— What needs to be done —
Output all of the data below without changing a word, and exclude the pictures.

— Collected material —
____

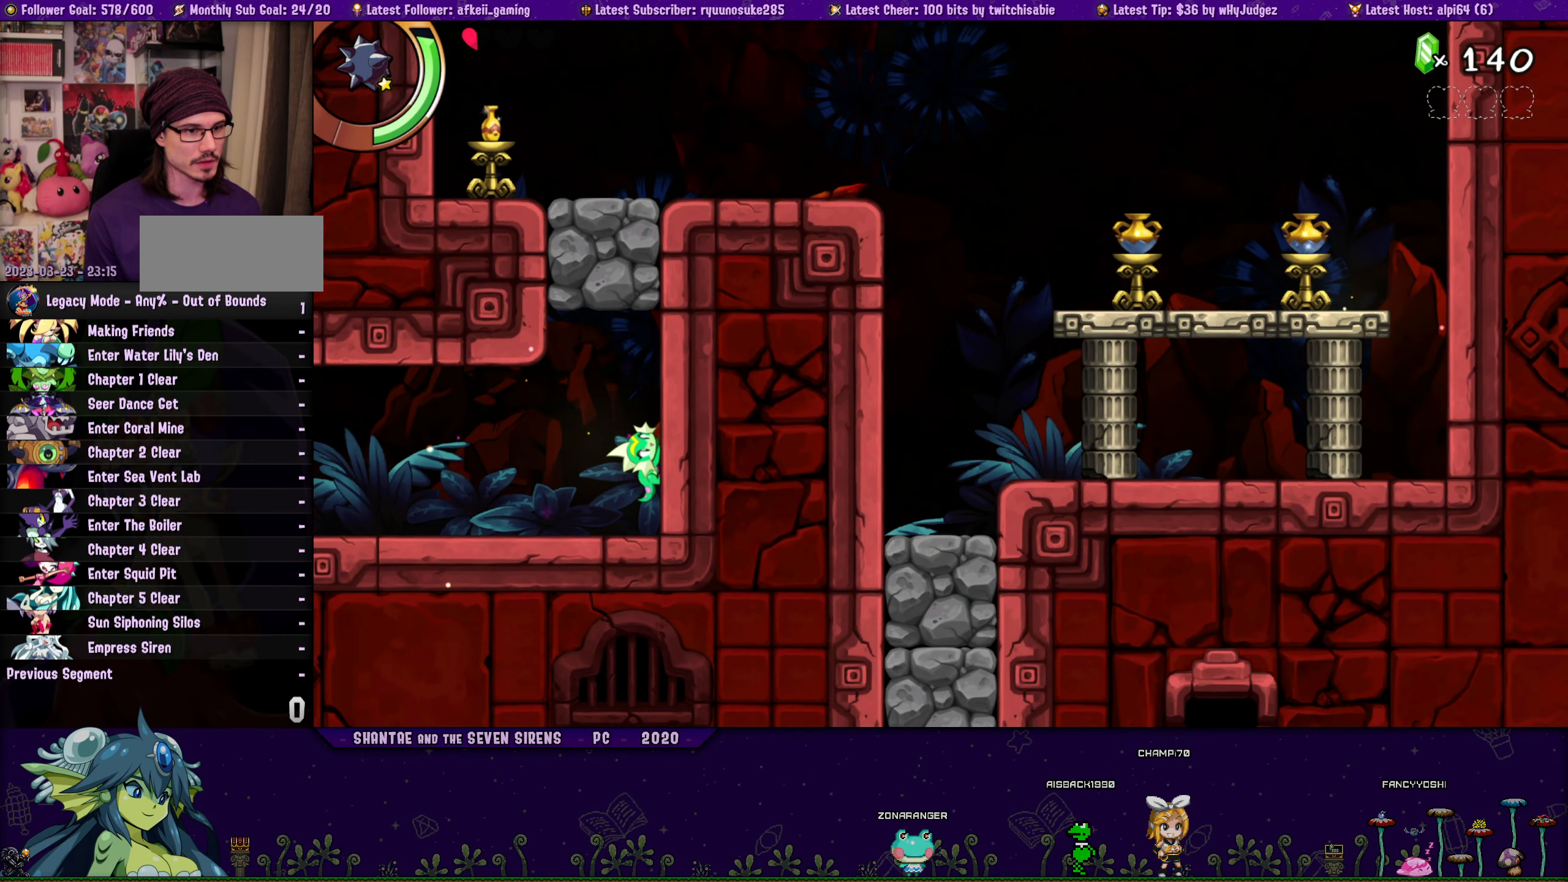
{"buttons": [], "button_events": [[84, "DPAD_LEFT", "down"], [117, "CROSS", "down"], [200, "R1", "down"], [234, "CROSS", "up"], [334, "R1", "up"], [350, "DPAD_LEFT", "up"]]}
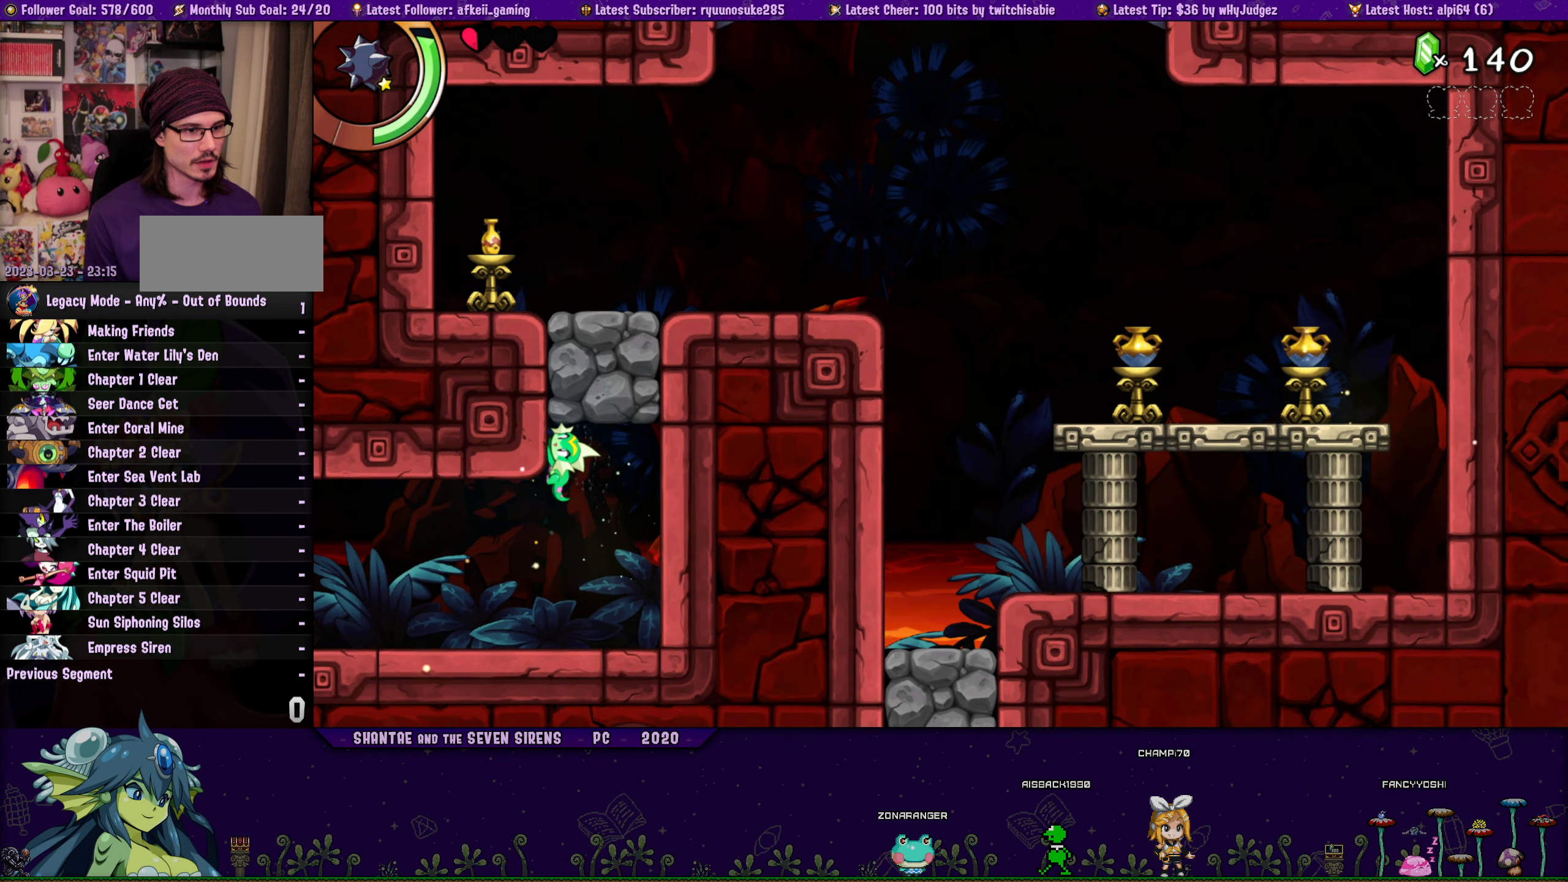
{"buttons": [], "button_events": [[184, "DPAD_DOWN", "down"], [267, "DPAD_DOWN", "up"]]}
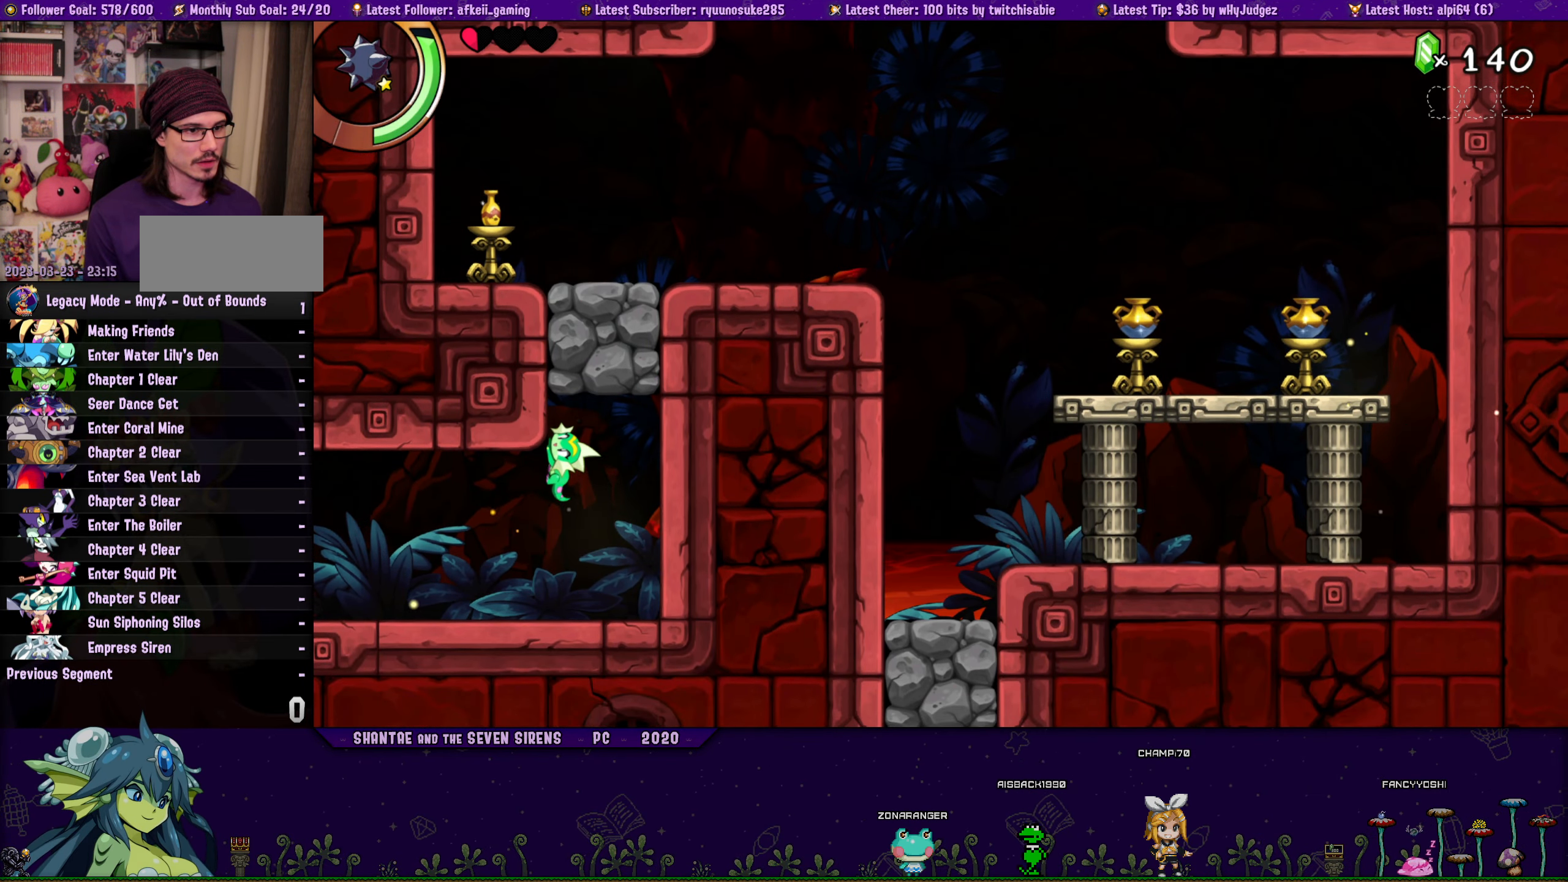
{"buttons": ["CROSS", "DPAD_RIGHT"], "button_events": [[167, "DPAD_RIGHT", "down"], [184, "CROSS", "down"], [234, "L1", "down"], [350, "L1", "up"]]}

____

— Reply —
{"buttons": [], "button_events": [[84, "DPAD_LEFT", "down"], [117, "CROSS", "down"], [200, "R1", "down"], [234, "CROSS", "up"], [334, "R1", "up"], [350, "DPAD_LEFT", "up"]]}
{"buttons": [], "button_events": [[184, "DPAD_DOWN", "down"], [267, "DPAD_DOWN", "up"]]}
{"buttons": ["CROSS", "DPAD_RIGHT"], "button_events": [[167, "DPAD_RIGHT", "down"], [184, "CROSS", "down"], [234, "L1", "down"], [350, "L1", "up"]]}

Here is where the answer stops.